After questions from the media, the politician amended his declaration and indicated his links with Ignitis.
Minister of Finance Gintarė Skaistė said she was aware of her subordinate’s personal assets, but did not see any problem with it.
“We have to look on a case-by-case basis whether the decisions that are being made are for personal benefit. And yet in this case, I trust the deputy minister that the decisions he is making are for public benefit,” Skaistė told LRT.
The exact number of shares held by Vice-Minister Norkūnas is kept secret, and it is therefore unclear how much he has been paid out in dividends during his two years in charge of Ignitis.
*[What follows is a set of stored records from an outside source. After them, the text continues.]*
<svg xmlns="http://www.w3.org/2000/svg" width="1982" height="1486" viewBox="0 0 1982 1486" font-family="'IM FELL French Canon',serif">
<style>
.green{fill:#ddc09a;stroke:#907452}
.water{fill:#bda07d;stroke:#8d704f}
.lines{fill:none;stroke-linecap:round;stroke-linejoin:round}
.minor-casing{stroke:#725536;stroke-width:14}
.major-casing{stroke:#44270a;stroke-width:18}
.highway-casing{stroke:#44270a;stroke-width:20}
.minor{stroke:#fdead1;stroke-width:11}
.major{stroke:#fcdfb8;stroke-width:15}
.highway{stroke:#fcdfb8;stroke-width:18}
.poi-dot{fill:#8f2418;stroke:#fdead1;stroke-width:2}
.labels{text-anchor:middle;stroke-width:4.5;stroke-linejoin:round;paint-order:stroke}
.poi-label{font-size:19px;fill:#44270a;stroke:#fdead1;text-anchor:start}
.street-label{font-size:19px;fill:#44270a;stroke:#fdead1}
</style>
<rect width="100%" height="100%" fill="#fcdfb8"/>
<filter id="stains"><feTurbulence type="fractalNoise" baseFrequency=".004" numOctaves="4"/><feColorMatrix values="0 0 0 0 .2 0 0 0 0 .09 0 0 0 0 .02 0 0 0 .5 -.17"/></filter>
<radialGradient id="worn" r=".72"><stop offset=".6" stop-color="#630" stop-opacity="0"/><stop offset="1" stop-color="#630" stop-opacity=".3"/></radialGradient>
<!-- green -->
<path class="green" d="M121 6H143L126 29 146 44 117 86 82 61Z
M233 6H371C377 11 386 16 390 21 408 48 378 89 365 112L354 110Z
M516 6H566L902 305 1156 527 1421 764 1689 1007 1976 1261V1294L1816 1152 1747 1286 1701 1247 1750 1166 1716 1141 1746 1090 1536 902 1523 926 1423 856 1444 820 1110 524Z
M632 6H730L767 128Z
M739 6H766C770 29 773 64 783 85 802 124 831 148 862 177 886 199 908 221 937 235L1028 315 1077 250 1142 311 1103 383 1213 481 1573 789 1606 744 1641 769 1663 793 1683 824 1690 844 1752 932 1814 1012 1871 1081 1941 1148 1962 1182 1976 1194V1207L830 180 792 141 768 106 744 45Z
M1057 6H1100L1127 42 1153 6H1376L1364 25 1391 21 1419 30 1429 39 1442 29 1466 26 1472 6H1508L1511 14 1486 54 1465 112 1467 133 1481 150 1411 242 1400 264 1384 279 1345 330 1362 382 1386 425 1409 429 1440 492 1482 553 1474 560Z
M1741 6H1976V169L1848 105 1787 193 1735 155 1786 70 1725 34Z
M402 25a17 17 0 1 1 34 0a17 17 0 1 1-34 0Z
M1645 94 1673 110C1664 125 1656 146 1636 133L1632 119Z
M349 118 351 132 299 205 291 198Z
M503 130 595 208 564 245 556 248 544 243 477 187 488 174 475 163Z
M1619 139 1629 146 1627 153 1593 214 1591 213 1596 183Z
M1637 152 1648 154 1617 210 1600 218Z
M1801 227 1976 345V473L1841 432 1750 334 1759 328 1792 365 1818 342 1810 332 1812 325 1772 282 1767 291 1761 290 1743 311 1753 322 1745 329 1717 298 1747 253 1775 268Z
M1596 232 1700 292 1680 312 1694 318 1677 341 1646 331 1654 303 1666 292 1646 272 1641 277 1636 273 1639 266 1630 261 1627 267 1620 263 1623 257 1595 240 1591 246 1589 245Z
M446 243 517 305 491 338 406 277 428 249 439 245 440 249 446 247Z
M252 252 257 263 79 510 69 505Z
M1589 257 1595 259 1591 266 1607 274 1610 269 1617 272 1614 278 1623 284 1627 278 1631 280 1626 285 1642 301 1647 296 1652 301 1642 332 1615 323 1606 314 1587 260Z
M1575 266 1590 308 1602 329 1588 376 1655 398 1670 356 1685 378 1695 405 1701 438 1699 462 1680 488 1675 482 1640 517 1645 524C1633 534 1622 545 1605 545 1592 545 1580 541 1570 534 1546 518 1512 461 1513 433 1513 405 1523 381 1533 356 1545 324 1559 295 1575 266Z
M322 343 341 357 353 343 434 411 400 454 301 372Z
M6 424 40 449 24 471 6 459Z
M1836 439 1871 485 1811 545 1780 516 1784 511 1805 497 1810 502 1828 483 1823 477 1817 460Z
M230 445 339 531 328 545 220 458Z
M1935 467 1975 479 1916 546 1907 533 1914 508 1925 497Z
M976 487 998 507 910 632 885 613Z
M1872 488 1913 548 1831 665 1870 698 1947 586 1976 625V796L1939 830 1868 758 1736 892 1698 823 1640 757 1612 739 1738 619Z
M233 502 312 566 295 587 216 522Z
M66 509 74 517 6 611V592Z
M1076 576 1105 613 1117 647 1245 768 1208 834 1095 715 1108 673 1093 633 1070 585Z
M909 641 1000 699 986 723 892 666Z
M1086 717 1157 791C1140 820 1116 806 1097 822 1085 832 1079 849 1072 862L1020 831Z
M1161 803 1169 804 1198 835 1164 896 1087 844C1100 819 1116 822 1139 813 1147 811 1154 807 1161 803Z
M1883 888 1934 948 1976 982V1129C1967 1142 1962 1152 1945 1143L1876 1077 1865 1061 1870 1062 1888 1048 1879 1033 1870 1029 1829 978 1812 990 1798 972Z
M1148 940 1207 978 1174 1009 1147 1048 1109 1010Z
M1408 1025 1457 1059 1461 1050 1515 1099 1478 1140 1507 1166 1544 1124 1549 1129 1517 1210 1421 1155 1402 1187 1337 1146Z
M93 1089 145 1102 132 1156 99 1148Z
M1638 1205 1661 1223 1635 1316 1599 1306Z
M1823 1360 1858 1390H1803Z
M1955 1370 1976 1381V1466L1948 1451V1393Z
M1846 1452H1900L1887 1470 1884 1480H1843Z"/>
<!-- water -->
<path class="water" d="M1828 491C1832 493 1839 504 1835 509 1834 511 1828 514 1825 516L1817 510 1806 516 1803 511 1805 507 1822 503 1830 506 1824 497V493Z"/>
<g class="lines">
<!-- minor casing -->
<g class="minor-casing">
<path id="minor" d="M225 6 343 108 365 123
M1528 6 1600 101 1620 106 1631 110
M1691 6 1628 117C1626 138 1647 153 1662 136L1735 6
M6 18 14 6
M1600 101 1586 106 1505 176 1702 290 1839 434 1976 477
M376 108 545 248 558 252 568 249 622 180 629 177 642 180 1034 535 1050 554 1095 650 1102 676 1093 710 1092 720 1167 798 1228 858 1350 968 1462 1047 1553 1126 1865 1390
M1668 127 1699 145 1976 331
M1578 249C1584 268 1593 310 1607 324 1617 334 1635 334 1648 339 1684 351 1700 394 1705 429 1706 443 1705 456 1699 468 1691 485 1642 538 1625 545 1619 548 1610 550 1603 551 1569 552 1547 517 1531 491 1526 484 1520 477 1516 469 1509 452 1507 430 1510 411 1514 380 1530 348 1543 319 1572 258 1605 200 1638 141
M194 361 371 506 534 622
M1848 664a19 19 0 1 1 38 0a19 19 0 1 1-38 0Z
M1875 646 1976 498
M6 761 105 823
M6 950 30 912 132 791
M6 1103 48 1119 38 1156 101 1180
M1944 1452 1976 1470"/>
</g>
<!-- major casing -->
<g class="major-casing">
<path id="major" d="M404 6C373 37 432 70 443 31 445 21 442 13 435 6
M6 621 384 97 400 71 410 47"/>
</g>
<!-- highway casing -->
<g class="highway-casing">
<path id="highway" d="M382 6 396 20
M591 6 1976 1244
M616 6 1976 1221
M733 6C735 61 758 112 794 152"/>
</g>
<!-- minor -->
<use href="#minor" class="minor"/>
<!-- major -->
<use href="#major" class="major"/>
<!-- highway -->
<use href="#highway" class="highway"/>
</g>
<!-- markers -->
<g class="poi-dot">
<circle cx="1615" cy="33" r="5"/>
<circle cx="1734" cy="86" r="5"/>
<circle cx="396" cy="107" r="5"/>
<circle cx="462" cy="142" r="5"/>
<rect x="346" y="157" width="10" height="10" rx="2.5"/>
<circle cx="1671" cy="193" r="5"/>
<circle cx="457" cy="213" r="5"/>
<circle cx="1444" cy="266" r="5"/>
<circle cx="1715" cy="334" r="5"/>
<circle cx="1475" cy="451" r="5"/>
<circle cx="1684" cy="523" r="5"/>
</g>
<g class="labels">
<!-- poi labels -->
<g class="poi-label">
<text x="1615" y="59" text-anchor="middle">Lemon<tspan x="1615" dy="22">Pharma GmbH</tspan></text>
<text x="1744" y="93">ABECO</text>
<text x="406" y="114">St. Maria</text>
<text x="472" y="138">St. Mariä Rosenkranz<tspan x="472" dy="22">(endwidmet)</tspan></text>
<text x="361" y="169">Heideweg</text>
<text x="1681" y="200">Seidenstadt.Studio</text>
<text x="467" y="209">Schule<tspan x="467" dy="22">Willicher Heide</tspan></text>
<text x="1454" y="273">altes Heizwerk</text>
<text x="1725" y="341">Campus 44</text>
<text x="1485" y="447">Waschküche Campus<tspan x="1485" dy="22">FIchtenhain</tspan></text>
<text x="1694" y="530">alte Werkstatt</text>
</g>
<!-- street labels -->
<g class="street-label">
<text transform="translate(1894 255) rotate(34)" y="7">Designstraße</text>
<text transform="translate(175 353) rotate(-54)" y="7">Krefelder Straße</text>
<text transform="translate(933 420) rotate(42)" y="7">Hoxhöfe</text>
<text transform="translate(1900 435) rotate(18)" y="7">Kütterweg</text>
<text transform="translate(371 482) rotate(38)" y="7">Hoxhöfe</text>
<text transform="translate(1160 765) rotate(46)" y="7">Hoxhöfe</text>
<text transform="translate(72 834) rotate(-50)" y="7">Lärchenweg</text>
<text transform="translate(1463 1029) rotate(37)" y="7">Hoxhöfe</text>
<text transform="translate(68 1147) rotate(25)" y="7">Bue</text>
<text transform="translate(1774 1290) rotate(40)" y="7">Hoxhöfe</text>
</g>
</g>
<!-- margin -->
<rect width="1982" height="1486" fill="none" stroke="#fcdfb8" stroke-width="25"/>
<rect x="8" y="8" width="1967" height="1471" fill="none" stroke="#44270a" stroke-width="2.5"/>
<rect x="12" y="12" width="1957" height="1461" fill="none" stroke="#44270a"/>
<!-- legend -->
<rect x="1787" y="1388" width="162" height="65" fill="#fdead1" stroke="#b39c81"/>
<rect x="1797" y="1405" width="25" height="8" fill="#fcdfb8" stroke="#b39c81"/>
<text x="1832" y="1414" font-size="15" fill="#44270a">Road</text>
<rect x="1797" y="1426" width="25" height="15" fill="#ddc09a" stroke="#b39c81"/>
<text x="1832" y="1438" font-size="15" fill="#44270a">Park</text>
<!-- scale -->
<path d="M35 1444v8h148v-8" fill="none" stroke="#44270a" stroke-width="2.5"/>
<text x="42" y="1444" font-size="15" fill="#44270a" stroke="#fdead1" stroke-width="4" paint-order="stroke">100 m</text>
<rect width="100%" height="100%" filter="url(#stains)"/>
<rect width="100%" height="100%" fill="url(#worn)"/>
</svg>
But he is not the only politician whose job is directly related to energy policy and who has a vested interest in Ignitis.
In order to get access to the list of shareholders, LRT Investigation Team had to become one and buy one share for 19 euros. The list includes a company linked to Minister of Energy Dainius Kreivys.

The minister owns a 40-percent stake in a company called Catus. It in turn controls another company, Norteo, which has shares in Ignitis. While Kreivys has disclosed his ownership of Catus, his declaration of interests does not mention his links to the energy company.
When approached by LRT, he said he was not aware he was an owner of Ignitis shares.
“That Norteo is a shareholder? Anyone can own one or two shares or 100. I, as an individual, have small stakes in a dozen companies. You can’t look for someone who has a few shares and say: you’re a shareholder,” Kreivys said.
Calls for investigation
Several opposition MPs have said that undeclared interests by officials represent a conflict of interests.
“When you make claims about exceptional transparency, as the government of [Prime Minister Ingrida] Šimonytė has done, I think that such actions really need to be declared, especially since the minister of energy makes decisions in the field of energy, including decisions on Ignitis. I think there was an obligation to declare,” said Agnė Širinskienė, member of the Faction of Regions.
Meanwhile, the Social Democratic Party’s group in the parliament has asked the High Official Ethics Commission (VTEK) to investigate the matter.
“The disregard by the minister and the deputy minister for the principles of transparency is worrying,” the group’s leader MP Orinta Leiputė was quoted in a statement. “In today’s context, when the public is extremely sensitive to everything related to the energy sector, such a lax attitude towards declaring a potential conflict of interest, as demonstrated by Minister Kreivys and Deputy Minister Norkūnas, makes one wonder: is it a way of avoiding the publicity, of hiding anything else?”